Directions ->
**A.** List every channel that the Memorial Scrolls Trust blog posts tell readers to watch for further details about the Education Pack.
**B.** Extend the Memorial Scrolls Trust blog posts from where they stop, keeping the same voice.

Source ->
========================================

Monday, 20 January 2014

Coming Soon - MST Education Pack


This is MST #931 from Horazdovice, currently in the care of the Westminster Synagogue in London. It is featured in the new Education Pack shortly to be released by the Memorial Scrolls Trust working together with the UK Holocaust Memorial Day organisation. Watch this space ... watch all our spaces, i.e., the blog, the Twitter feed, the FB page and the website for further details!

Tuesday, 14 January 2014

Visiting the Scribal Workshop


During her recent trip to Florida, Mrs Evelyn Friedlander visited the workshop of Sofer on Site. In this picture she is being welcomed by Libby Lerner. The sofrim here have worked on many of our scrolls across the United States, and have been helping us to find some of the scrolls that were lost over the years. We are excited that Rabbi Moshe Druin will be able to join us for our Anniversary Service next month.

Thursday, 9 January 2014

MST in Florida


We just got this photo via mobile phone of our Chair, Evelyn Friedlander, speaking at Ramat Shalom Synagogue in Plantation, Florida last night. What a wonderful way to begin our Anniversary year! If your community is unable to join us in London next month, perhaps you would consider creating a celebratory event in your own sanctuary. Let us know how we may support you for such a project!

IF YOU ARE TRAVELLING WITH ONE OF OUR SCROLLS

IMPORTANT MESSAGE FOR TRAVELLING WITH MST SCROLLS
Please note that if you are bringing one of our scrolls to the Anniversary Service next month, and you are travelling by plane, the scroll is NOT to be transported in the baggage compartment of the plane. It should be carefully wrapped in soft material, placed in a holdall such as a sports bag, and stored in the overhead luggage lockers in the passenger compartment. The only exception to this is if the scroll is being professionally shipped in by a company in a proper packing box. Thank you!

UPDATE:  The rabbi of a Massachusetts congregation, while making plans to bring their scroll to our service, told us that he "found a great 'deal' for transporting the Scroll on Virgin Atlantic. They are charging only $240 r/t for the scroll to 'sit' in the seat next to (him) on the flights. It is their "Seat Plus" deal. MUCH less expensive than a full fare seat on another airline."  Thank you Rabbi JP!

========================================

Material ->
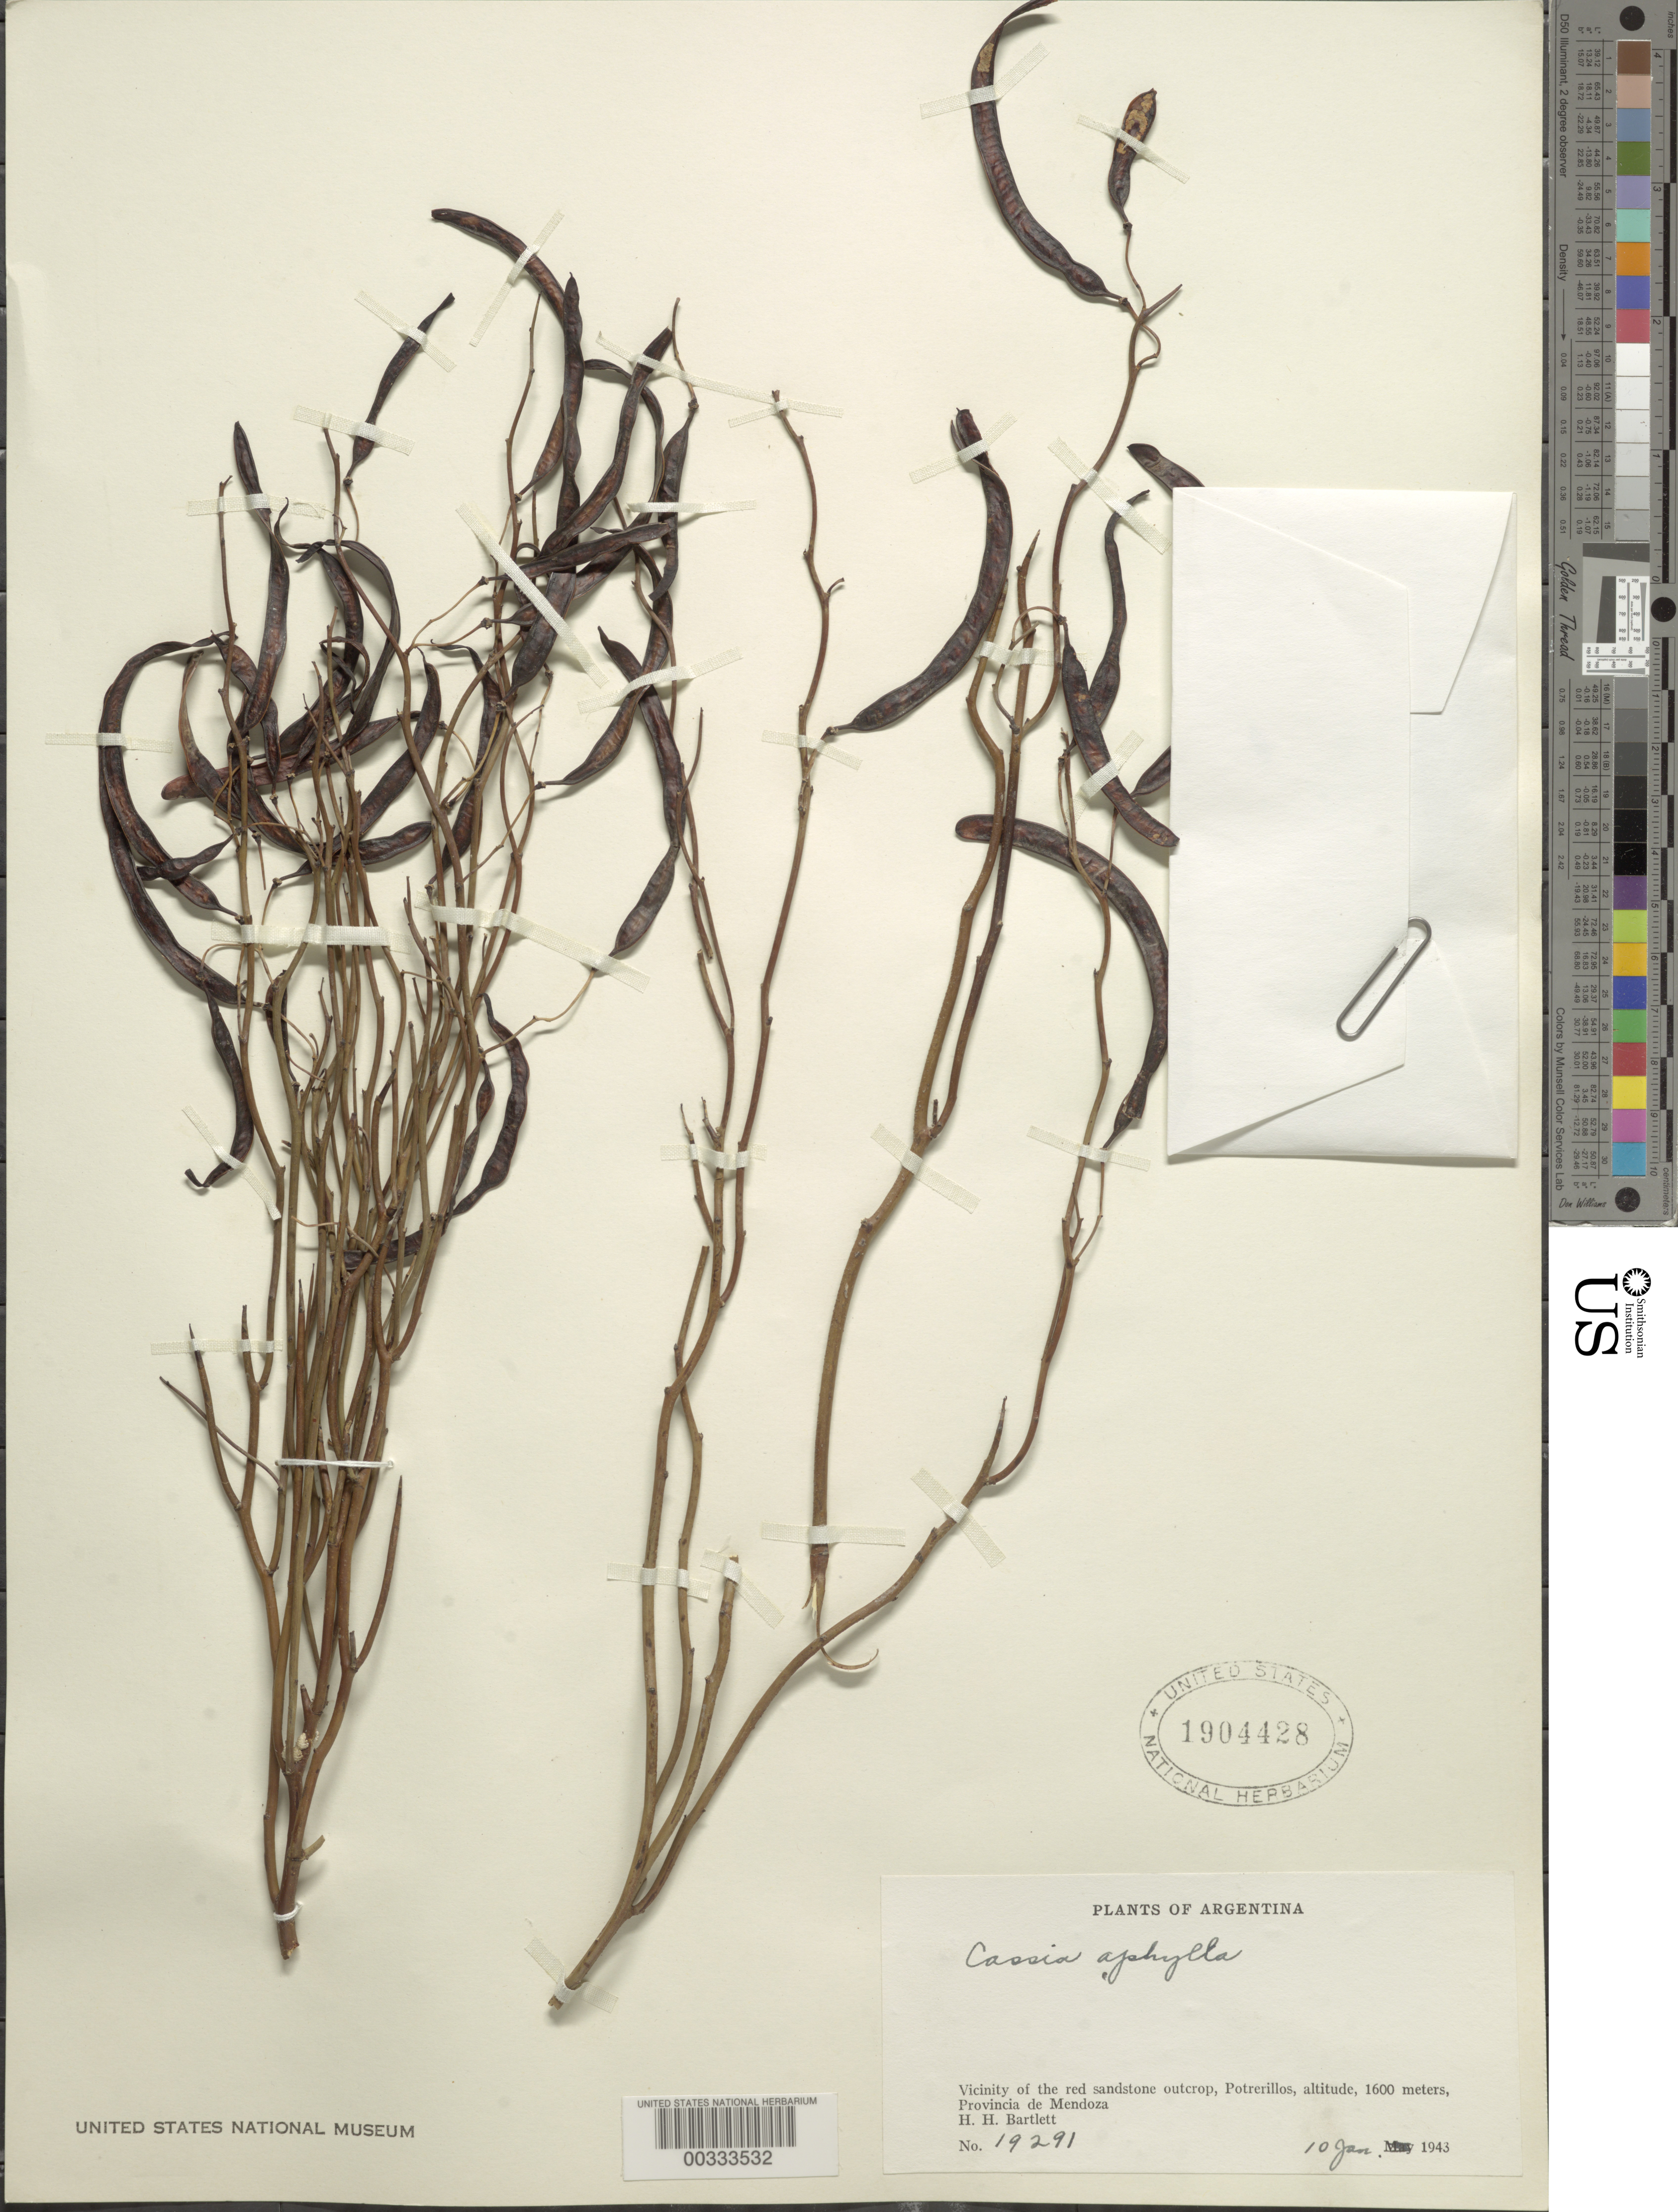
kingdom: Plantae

========================================

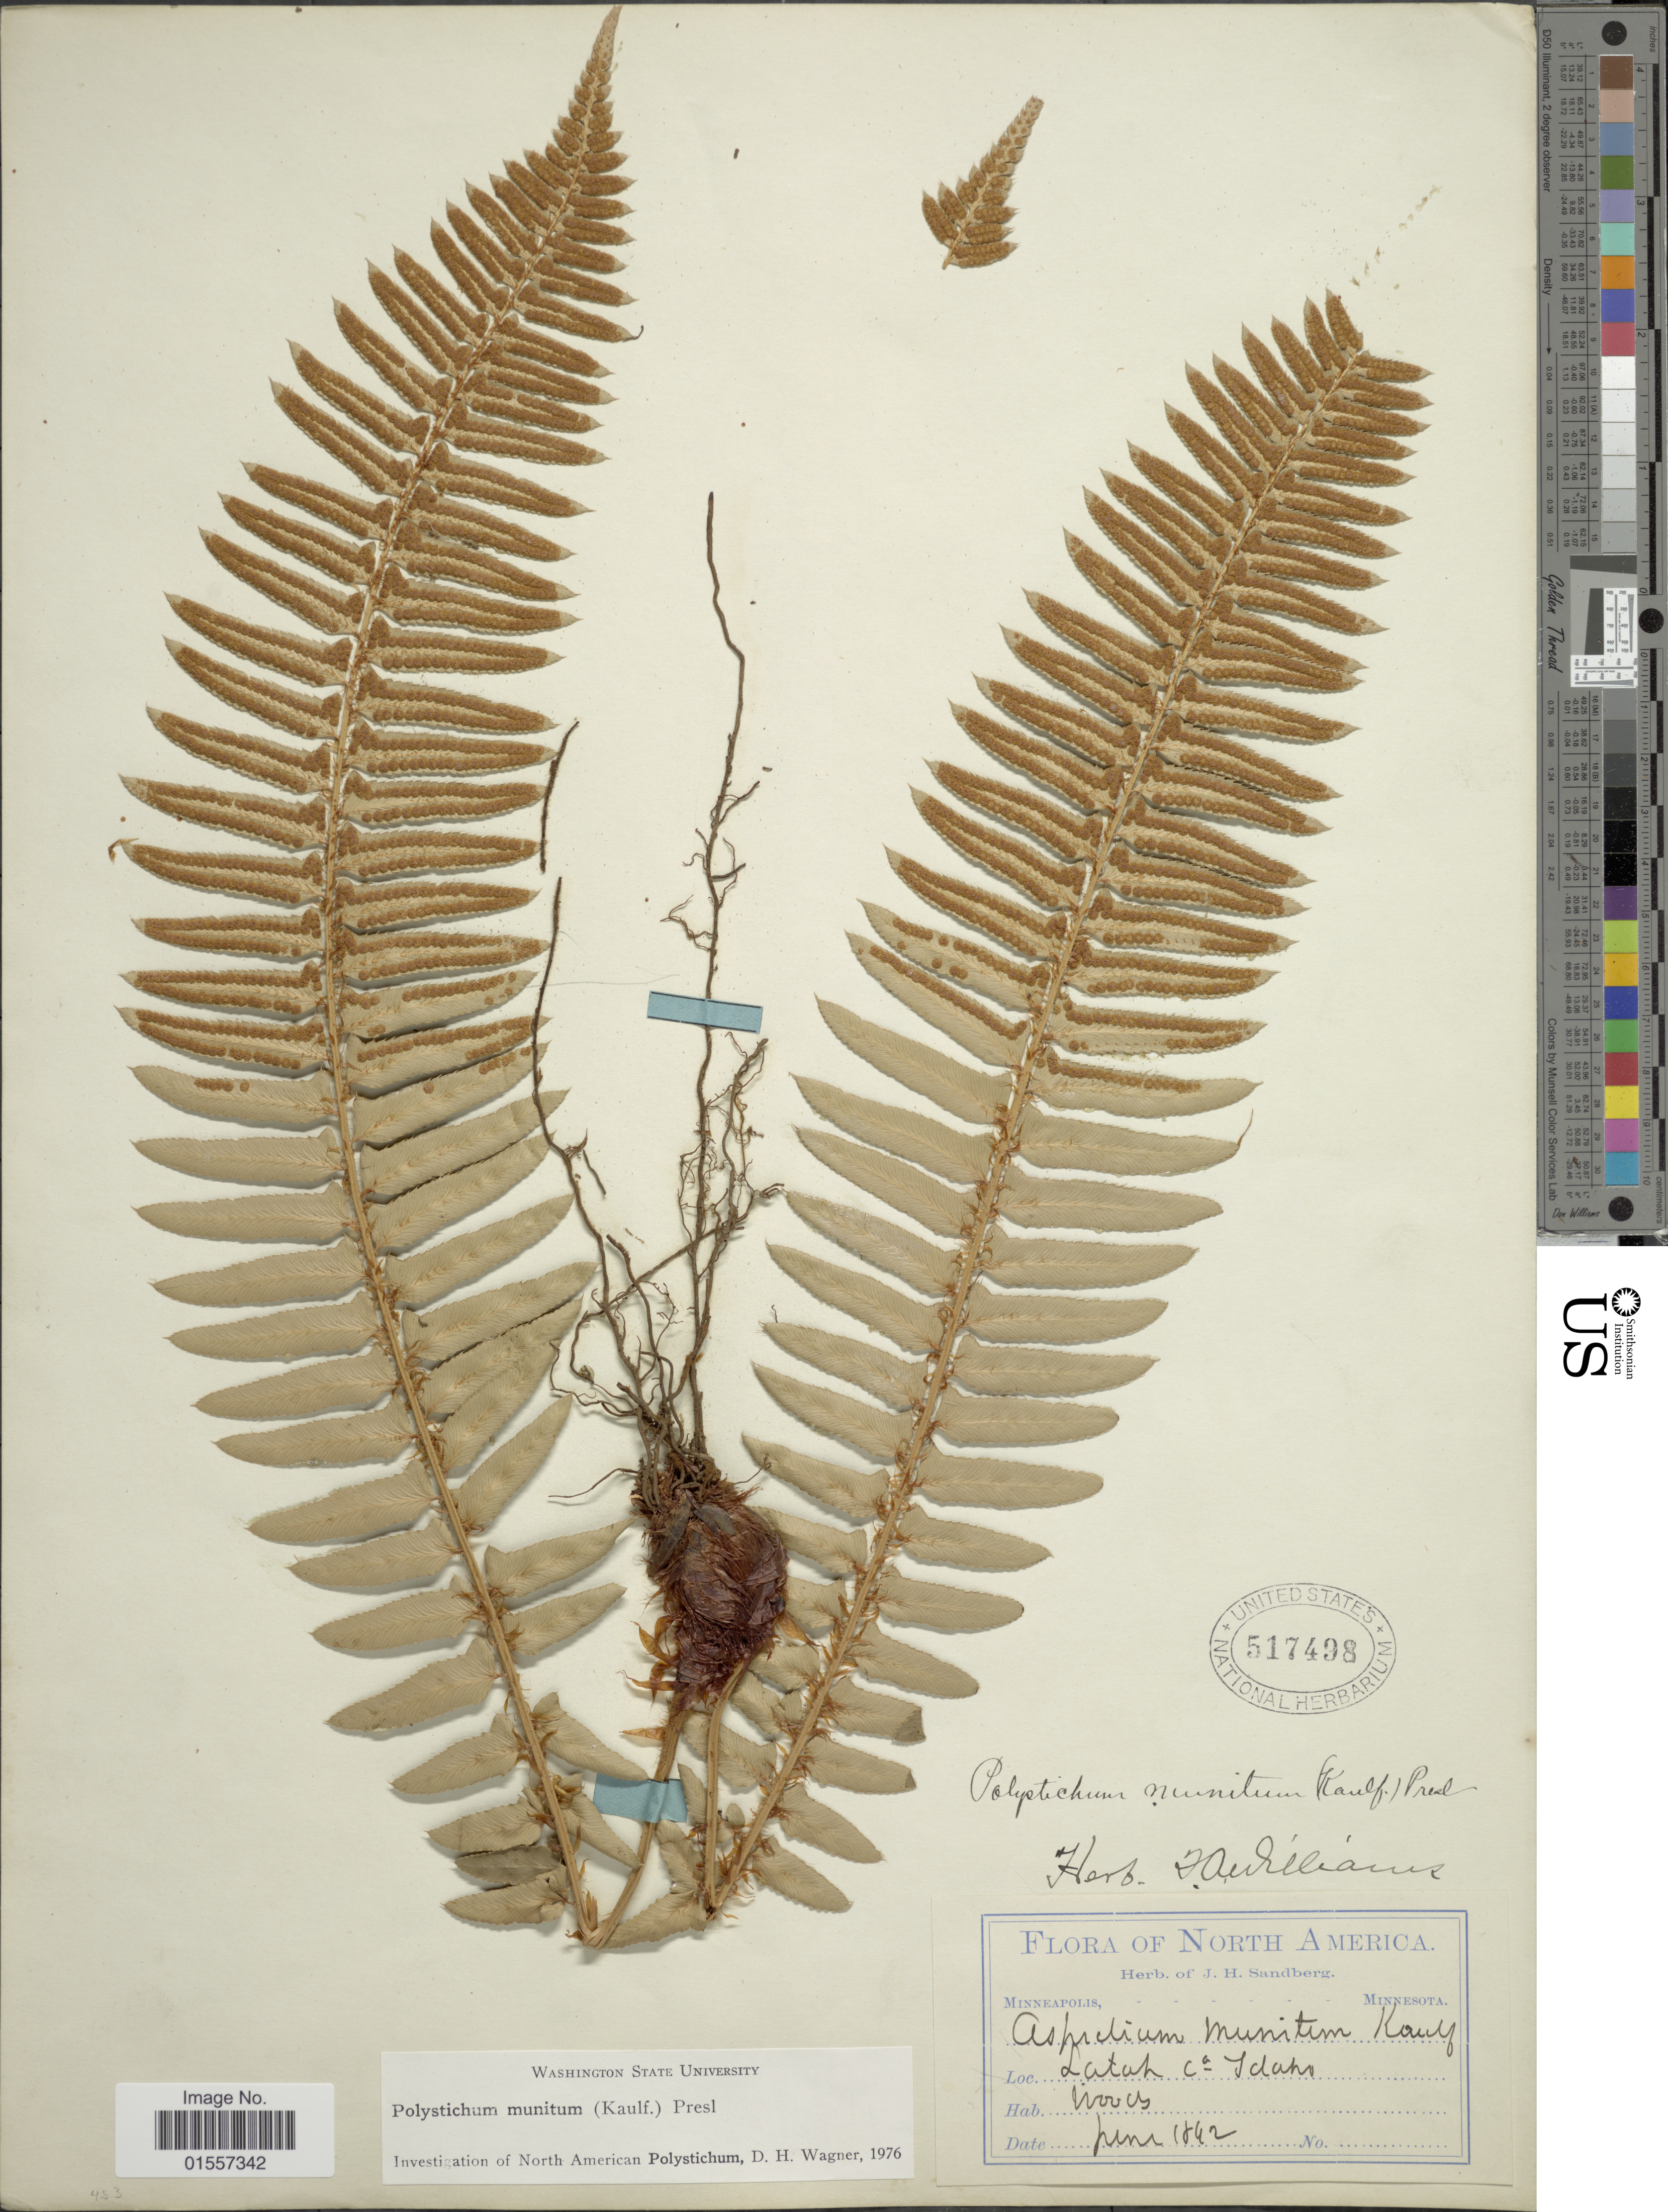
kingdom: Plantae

========================================

Expected outputs ->
**A.**
the blog
the Twitter feed
the FB page
the website

**B.**
Here's a link to the Seat Plus page in case you are interested.

Thursday, 5 December 2013

The 50th Anniversary of the Arrival of the Czech Scrolls - An Invitation to Scroll-Holders

Dear Friends

On 9th February 2014 people from around the world will gather in London to commemorate the 50th anniversary of the arrival of the Czech Torah scrolls from communist Europe.  The tragedy of these extraordinary relics is that they are often the only surviving relics of some 153 Czech Jewish communities whose members were deported and exterminated in the Nazi death camps during WW2.  The Nazis sent the men, women and children who once used these Torah scrolls to their death, destroying their synagogues and communities but the holy scrolls survived. For 20 years following the war, they remained in a disused synagogue in a Prague suburb until the communist government, in need of hard currency, decided they should be sold. They were thus acquired by Westminster Synagogue and, in 1964, 1564 scrolls arrived in London.  Many of the scrolls were in a pitiful condition – torn, damaged by fire and water – a grim testimony to the fate of the people who had once prayed with them.  

The Memorial Scrolls Trust has given these precious scrolls a second life by lovingly restoring them and loaning them to over 1,400 communities around the world, thereby spreading their message to new generations in diverse communities and institutions such as yours.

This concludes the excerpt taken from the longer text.